Tip: Treat the PIM as a living document during market engagement. Consistency between what’s in the PIM, the financial model and draft contracts will build credibility.
What Legal Documents Usually Sit Around A PIM?
Most projects will need a core pack of legal documents alongside the PIM. Depending on the transaction, consider:
- Non‑Disclosure Agreement (NDA): Protects confidentiality when you share the PIM and data room with investors, lenders or partners.
- Information Memorandum Disclaimer: Clarifies purpose, limits reliance and sets conditions for use and distribution.
- Heads of Agreement or Term Sheet: Outlines key commercial terms before you draft binding documents.
- Equity or Debt Instruments: Depending on your structure, this may include share subscription documents, loan agreements or convertible instruments.
- Shareholders Agreement: Sets decision‑making, rights, transfers and exit terms among founders and investors.

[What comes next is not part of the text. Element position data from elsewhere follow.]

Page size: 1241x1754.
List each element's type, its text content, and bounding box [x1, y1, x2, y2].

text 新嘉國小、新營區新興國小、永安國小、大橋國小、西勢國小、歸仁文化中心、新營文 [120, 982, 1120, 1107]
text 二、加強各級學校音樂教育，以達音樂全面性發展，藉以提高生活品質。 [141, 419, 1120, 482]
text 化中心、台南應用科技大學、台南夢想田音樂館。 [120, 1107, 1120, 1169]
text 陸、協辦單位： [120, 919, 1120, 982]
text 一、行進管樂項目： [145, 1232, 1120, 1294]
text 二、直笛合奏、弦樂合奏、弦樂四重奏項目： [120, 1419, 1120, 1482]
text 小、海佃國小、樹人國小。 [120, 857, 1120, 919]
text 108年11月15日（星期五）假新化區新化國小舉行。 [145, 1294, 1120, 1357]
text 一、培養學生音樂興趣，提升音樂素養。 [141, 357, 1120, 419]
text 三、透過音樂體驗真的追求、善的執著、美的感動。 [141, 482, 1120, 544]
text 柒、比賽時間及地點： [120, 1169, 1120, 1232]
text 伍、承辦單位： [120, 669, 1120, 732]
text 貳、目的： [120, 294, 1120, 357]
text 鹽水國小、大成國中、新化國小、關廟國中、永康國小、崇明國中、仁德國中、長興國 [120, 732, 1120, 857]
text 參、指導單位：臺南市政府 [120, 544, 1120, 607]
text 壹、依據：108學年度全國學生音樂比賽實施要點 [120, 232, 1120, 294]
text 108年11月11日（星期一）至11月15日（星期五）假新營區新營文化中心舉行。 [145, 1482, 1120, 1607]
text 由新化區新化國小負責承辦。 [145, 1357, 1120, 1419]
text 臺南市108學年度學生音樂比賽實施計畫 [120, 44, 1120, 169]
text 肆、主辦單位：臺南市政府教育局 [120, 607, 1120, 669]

- Privacy Policy: Required if you collect personal information (for example, in investor onboarding or data room access).
- Trade mark registration: Safeguards your project or brand name as you go to market.
Not every project will need every document, but most will need several of these. It’s smart to get them tailored to your project so they align with your PIM and negotiating strategy.
Key Takeaways
- A Project Information Memorandum is a concise, evidence‑based document that helps investors and partners assess your project quickly and confidently.
- Use a PIM when raising funding, engaging lenders, forming joint ventures, working with government or selling a project.
- Include clear sections on scope, market, delivery, approvals, risks, financials, governance and your data room index - written in plain English.
- Manage legal risk by avoiding misleading statements, using a tailored disclaimer, protecting confidentiality and aligning with fundraising rules.
- Surround your PIM with the right legal documents, such as an NDA, Privacy Policy, Shareholders Agreement and trade mark protection.
- Treat the PIM as a living document, keep it consistent with your model and contracts, and update it as assumptions or approvals change.